I pulled the blanket back, intending to see what he'd gotten on his face and wipe it off, and saw he was drooling. Skunks, unlike dogs, aren't particularly disposed to drool, so I was surprised and announced to Matthew, "Hey, Hobkin's drooling." Matthew came over, and I saw that Hobkin's eyes were really wide and glassy. His head and neck arced back into a weird upward angle, and I realized that Something Was Really Wrong.
His front legs went rigid, and he went into convulsions and a full-blown grand mal seizure in my arms. I couldn't move or act, and all I could think was, "Hobkin's having a seizure. This is a seizure. He's not dying. This is a seizure."
Matthew asked, "What should we do?" which snapped me out of my shock, and I remembered reading that they recommend administering honey or syrup to the gums of a skunk having a seizure in case it's due to hypoglycemia. So Matthew got q-tips and syrup and dunked the former into the latter, and then I discovered it's rather tricky trying to smear a syrupy q-tip onto a convulsing skunk's gums. After liberally annointing Hobkin's nose and muzzle with syrup, I finally got some into his mouth. Not sure if it was the syrup or if he was simply coming out if then, but the seizure ended a little after that.
Suffice it to say that neither Matthew nor I had the presence of mind to time it. It was probably only a couple minutes, but it felt like forever.
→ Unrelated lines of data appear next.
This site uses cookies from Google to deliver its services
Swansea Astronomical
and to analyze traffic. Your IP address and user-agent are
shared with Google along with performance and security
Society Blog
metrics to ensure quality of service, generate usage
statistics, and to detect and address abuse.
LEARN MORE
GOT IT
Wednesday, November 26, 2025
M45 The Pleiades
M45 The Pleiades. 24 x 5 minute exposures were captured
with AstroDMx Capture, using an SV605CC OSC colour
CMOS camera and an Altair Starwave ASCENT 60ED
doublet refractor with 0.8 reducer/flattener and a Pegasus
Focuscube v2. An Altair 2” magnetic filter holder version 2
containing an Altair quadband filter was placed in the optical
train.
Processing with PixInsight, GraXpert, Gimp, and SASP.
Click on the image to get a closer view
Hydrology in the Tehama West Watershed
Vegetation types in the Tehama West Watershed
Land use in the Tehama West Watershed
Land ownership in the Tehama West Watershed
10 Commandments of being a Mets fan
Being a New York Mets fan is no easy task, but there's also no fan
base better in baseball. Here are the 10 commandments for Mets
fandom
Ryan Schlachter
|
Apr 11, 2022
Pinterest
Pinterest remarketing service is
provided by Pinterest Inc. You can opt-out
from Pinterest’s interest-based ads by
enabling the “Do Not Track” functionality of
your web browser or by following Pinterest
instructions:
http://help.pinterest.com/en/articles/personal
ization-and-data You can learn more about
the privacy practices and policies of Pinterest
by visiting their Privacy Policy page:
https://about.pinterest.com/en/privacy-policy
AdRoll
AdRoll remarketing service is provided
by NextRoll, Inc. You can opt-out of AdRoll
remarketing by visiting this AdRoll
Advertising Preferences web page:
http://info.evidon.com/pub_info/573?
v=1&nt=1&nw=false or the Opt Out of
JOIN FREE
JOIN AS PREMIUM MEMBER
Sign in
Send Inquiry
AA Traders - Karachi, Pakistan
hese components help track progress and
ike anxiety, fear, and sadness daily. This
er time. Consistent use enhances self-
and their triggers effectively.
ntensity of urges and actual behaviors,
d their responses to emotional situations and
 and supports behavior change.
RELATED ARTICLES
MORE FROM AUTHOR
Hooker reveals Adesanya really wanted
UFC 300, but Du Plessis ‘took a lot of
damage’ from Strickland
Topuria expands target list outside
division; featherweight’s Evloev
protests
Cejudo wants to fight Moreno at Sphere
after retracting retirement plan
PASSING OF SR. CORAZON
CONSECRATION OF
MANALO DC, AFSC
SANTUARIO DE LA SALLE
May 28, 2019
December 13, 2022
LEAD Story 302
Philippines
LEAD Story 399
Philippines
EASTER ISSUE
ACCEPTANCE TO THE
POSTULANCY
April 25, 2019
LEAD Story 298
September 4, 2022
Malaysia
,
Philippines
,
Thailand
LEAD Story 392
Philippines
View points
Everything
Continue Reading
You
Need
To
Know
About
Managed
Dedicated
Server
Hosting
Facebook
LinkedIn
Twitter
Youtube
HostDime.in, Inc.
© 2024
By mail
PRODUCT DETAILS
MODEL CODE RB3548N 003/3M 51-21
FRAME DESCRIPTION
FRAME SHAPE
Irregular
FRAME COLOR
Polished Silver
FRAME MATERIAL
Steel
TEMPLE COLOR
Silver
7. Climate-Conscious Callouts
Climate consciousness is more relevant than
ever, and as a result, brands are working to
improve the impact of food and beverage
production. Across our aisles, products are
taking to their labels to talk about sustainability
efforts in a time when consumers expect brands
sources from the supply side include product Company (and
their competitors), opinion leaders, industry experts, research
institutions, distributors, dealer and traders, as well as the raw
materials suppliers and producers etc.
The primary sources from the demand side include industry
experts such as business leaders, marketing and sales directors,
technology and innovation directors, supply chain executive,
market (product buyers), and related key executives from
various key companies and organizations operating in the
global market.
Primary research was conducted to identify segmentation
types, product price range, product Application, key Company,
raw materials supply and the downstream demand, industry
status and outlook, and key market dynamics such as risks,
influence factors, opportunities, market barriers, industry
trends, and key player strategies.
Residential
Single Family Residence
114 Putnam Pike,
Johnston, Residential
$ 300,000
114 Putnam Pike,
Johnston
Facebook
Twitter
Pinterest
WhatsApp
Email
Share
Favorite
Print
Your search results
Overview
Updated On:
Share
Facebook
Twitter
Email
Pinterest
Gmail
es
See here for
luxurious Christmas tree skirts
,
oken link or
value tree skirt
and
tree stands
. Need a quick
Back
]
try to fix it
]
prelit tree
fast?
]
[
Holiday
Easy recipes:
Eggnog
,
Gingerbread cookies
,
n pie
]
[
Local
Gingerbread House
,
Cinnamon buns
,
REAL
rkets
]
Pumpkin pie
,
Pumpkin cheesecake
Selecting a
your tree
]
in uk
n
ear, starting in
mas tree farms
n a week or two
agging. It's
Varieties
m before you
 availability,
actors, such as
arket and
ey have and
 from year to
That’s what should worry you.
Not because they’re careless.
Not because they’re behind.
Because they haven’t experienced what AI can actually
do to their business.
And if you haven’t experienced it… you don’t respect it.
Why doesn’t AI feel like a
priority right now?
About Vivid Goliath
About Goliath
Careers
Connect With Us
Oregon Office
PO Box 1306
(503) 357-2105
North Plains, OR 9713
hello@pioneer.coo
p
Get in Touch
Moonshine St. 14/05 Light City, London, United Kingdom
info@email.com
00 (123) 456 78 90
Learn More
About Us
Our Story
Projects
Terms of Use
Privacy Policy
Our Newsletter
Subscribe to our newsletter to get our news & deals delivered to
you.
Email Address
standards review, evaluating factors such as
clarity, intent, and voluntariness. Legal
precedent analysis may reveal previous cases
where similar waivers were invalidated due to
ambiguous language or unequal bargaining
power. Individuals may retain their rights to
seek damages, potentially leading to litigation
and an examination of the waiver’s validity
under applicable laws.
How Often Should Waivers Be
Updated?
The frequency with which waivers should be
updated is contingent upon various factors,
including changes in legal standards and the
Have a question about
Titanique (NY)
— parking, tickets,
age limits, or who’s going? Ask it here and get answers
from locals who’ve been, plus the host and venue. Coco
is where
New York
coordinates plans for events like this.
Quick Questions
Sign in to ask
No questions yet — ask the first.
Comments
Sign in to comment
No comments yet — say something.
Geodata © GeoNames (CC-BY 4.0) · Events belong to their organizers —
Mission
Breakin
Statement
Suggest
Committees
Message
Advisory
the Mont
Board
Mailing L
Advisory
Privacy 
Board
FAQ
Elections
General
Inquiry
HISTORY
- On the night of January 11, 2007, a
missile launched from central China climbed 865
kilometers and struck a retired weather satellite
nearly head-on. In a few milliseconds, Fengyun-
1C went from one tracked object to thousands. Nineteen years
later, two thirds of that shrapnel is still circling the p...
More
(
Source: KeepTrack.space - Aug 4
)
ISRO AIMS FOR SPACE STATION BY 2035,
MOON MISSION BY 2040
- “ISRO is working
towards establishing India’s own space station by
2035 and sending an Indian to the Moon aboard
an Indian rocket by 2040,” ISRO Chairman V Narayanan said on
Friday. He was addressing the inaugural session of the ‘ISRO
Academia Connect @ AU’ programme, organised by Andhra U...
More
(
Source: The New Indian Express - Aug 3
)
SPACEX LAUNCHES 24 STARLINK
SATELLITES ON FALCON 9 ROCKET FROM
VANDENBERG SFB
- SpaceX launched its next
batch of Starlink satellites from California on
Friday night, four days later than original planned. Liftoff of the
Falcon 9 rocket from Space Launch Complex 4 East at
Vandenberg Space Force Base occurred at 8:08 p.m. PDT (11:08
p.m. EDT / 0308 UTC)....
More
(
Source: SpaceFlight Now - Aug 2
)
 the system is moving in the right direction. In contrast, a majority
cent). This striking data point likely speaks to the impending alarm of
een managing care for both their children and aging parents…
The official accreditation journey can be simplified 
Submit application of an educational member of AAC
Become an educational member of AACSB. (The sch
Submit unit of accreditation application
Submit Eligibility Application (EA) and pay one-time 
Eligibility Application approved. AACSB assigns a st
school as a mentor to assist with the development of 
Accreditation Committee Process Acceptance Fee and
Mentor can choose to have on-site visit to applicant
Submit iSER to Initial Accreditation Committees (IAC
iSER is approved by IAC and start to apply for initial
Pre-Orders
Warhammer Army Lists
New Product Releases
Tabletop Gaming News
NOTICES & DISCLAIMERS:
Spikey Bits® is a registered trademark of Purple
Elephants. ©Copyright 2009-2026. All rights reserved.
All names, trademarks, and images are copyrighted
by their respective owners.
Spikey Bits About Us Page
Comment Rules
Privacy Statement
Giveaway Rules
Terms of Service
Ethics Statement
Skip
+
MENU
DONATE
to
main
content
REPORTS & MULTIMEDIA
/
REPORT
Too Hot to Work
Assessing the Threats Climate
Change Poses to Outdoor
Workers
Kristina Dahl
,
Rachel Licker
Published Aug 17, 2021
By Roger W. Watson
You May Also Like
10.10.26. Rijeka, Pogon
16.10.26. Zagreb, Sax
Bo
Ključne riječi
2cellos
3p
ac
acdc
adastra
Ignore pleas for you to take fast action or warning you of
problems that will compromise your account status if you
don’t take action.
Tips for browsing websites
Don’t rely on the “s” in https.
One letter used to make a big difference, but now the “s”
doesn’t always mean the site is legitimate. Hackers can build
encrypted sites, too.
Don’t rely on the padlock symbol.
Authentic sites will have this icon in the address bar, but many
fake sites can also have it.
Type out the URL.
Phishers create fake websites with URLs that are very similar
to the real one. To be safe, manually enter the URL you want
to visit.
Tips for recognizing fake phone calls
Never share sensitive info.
Hobkin spent the next hour and a half or so really, really agitated and obsessively trying to walk in tight clockwise circles while we called the emergency vet clinic and a couple fellow skunk owners for advice. The emergency vet folks were not very useful on the advice front (they're not really very knowledgeable about skunks) and we weren't able to reach anyone (it being 3AM in the morning by then). Eventually we tried feeding Hobkin, and he was ravenous. After several blueberries, a couple teaspoons of cottage cheese, and a hard boiled egg—foods which seemed unlikely to cause choking in case he had another seizure—he calmed down and fell asleep beside me.
Brought him to the vet first thing this morning. The problem is that there's just too many things which could have triggered the seizure: his heart condition, an electrolyte imbalance from the furosemide, low blood sugar (unlikely since he'd had a snack at midnight but possible), the respiratory infection, etc. If Hobkin has another seizure, we'll have them do a full blood panel, but considering how inconclusive the last blood test was, and that they'd have to anesthetize Hobkin in order to get blood, we opted not to have one done today. So the vet sent us home with clavamox and diazepam—to clear up the infection and to stop another seizure if he should have one, respectively.
So it's observation and rest for now. Oddly enough, I'm not freaking about this. I'm concerned and hyper-vigilant, but "seizure" isn't triggering the panic that "labored breathing" does. Don't know why. Or else I'm having a very delayed reaction. Regardless, it's gonna be a long weekend.